--- THE PROBLEM ---
Reproduce every line of text in the material below word for word, leaving the pictures out of your answer.

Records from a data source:

%%

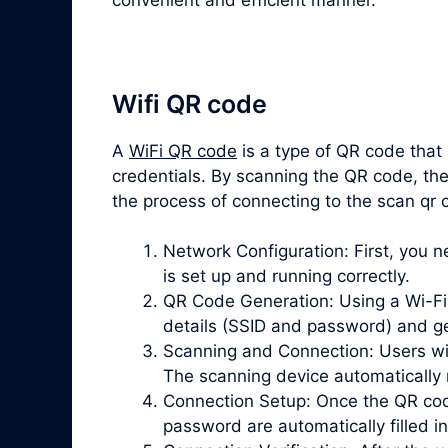
Wifi QR code
A
WiFi QR code
is a type of QR code that
credentials. By scanning the QR code, the
the process of connecting to the scan qr
Network Configuration: First, you 
is set up and running correctly.
QR Code Generation: Using a Wi-Fi 
details (SSID and password) and g
Scanning and Connection: Users wi
The scanning device automatically 
Connection Setup: Once the QR cod
password are automatically filled in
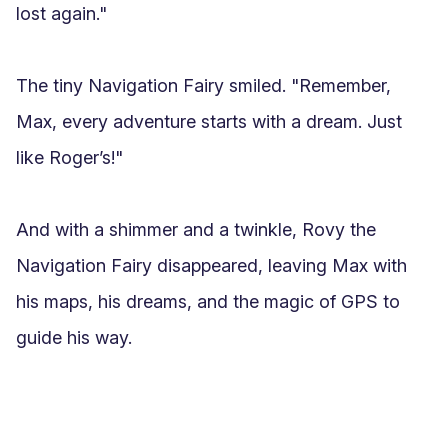
lost again."

The tiny Navigation Fairy smiled. "Remember, 
Max, every adventure starts with a dream. Just 
like Roger’s!"

And with a shimmer and a twinkle, Rovy the 
Navigation Fairy disappeared, leaving Max with 
his maps, his dreams, and the magic of GPS to 
guide his way.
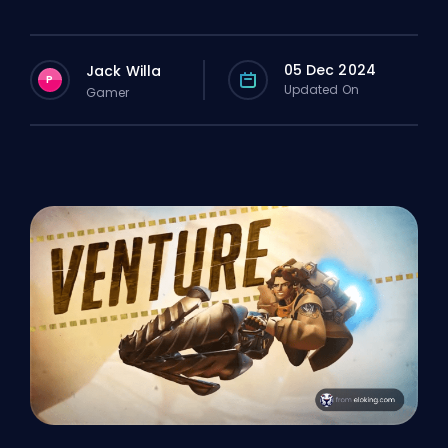
05 Dec 2024
Jack Willa
P
Updated On
Gamer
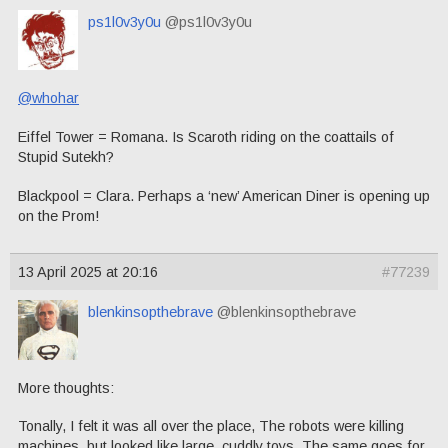
ps1l0v3y0u
@ps1l0v3y0u
@whohar
Eiffel Tower = Romana. Is Scaroth riding on the coattails of
Stupid Sutekh?
Blackpool = Clara. Perhaps a ‘new’ American Diner is opening up
on the Prom!
13 April 2025 at 20:16
#77239
blenkinsopthebrave
@blenkinsopthebrave
More thoughts:
Tonally, I felt it was all over the place, The robots were killing
machines, but looked like large, cuddly toys. The same goes for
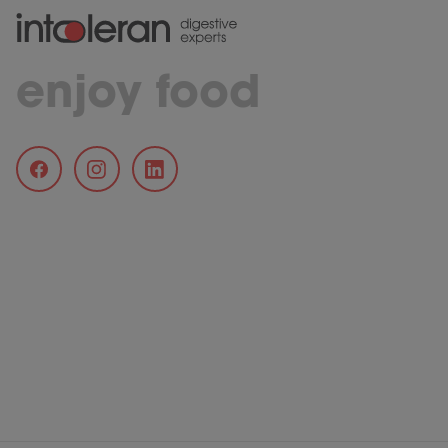
enjoy food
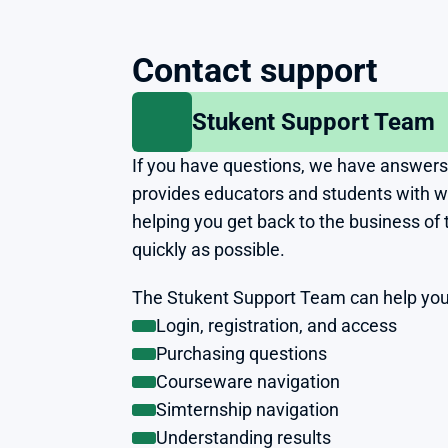
Contact support
Stukent Support Team
If you have questions, we have answers
provides educators and students with wor
helping you get back to the business of 
quickly as possible.
The Stukent Support Team can help you
Login, registration, and access
Purchasing questions
Courseware navigation
Simternship navigation
Understanding results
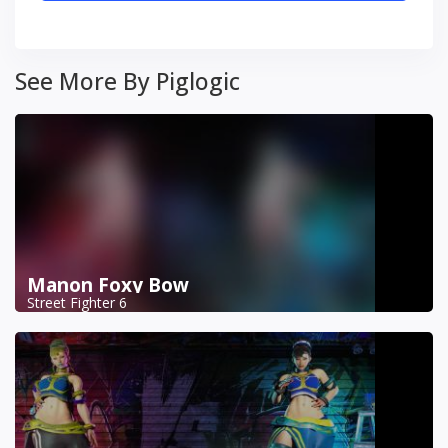
See More By Piglogic
Manon Foxy Bow
Street Fighter 6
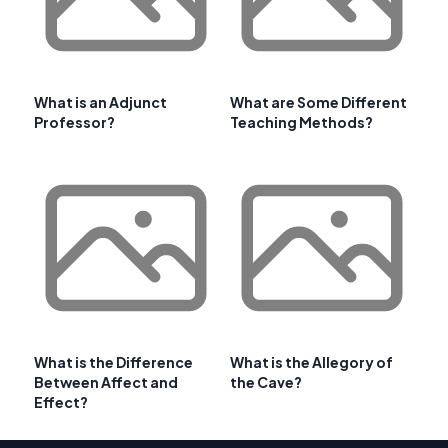
What is an Adjunct
What are Some Different
Professor?
Teaching Methods?
What is the Difference
What is the Allegory of
Between Affect and
the Cave?
Effect?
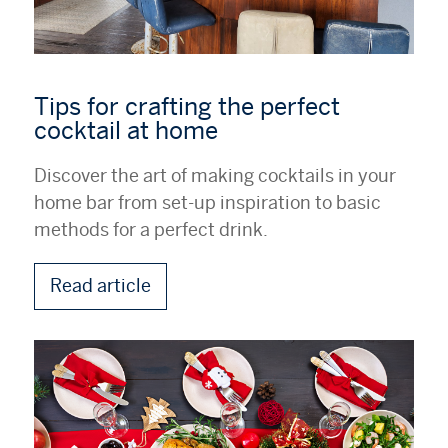
Tips for crafting the perfect
cocktail at home
Discover the art of making cocktails in your
home bar from set-up inspiration to basic
methods for a perfect drink.
Read article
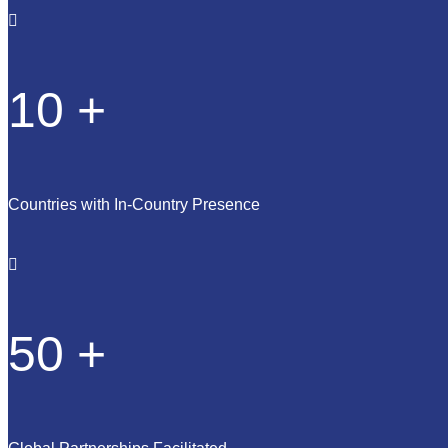
10
+
Countries with In-Country Presence
50
+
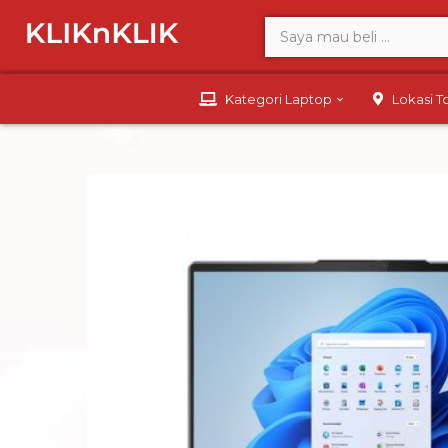
Kategori Laptop
Lokasi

%%

--- ANSWER TO THIS PROBLEM ---
Wifi QR code
A
WiFi QR code
is a type of QR code that
credentials. By scanning the QR code, the
the process of connecting to the scan qr
Network Configuration: First, you 
is set up and running correctly.
QR Code Generation: Using a Wi-Fi 
details (SSID and password) and g
Scanning and Connection: Users wi
The scanning device automatically 
Connection Setup: Once the QR cod
password are automatically filled in
lost again."

The tiny Navigation Fairy smiled. "Remember, 
Max, every adventure starts with a dream. Just 
like Roger’s!"

And with a shimmer and a twinkle, Rovy the 
Navigation Fairy disappeared, leaving Max with 
his maps, his dreams, and the magic of GPS to 
guide his way.
05 Dec 2024
Jack Willa
P
Updated On
Gamer
ps1l0v3y0u
@ps1l0v3y0u
@whohar
Eiffel Tower = Romana. Is Scaroth riding on the coattails of
Stupid Sutekh?
Blackpool = Clara. Perhaps a ‘new’ American Diner is opening up
on the Prom!
13 April 2025 at 20:16
#77239
blenkinsopthebrave
@blenkinsopthebrave
More thoughts:
Tonally, I felt it was all over the place, The robots were killing
machines, but looked like large, cuddly toys. The same goes for
enjoy food
Contact support
Stukent Support Team
If you have questions, we have answers
provides educators and students with wor
helping you get back to the business of 
quickly as possible.
The Stukent Support Team can help you
Login, registration, and access
Purchasing questions
Courseware navigation
Simternship navigation
Understanding results
See More By Piglogic
Manon Foxy Bow
Street Fighter 6
What is an Adjunct
What are Some Different
Professor?
Teaching Methods?
What is the Difference
What is the Allegory of
Between Affect and
the Cave?
Effect?
Tips for crafting the perfect
cocktail at home
Discover the art of making cocktails in your
home bar from set-up inspiration to basic
methods for a perfect drink.
Read article
10
+
Countries with In-Country Presence
50
+
Kategori Laptop
Lokasi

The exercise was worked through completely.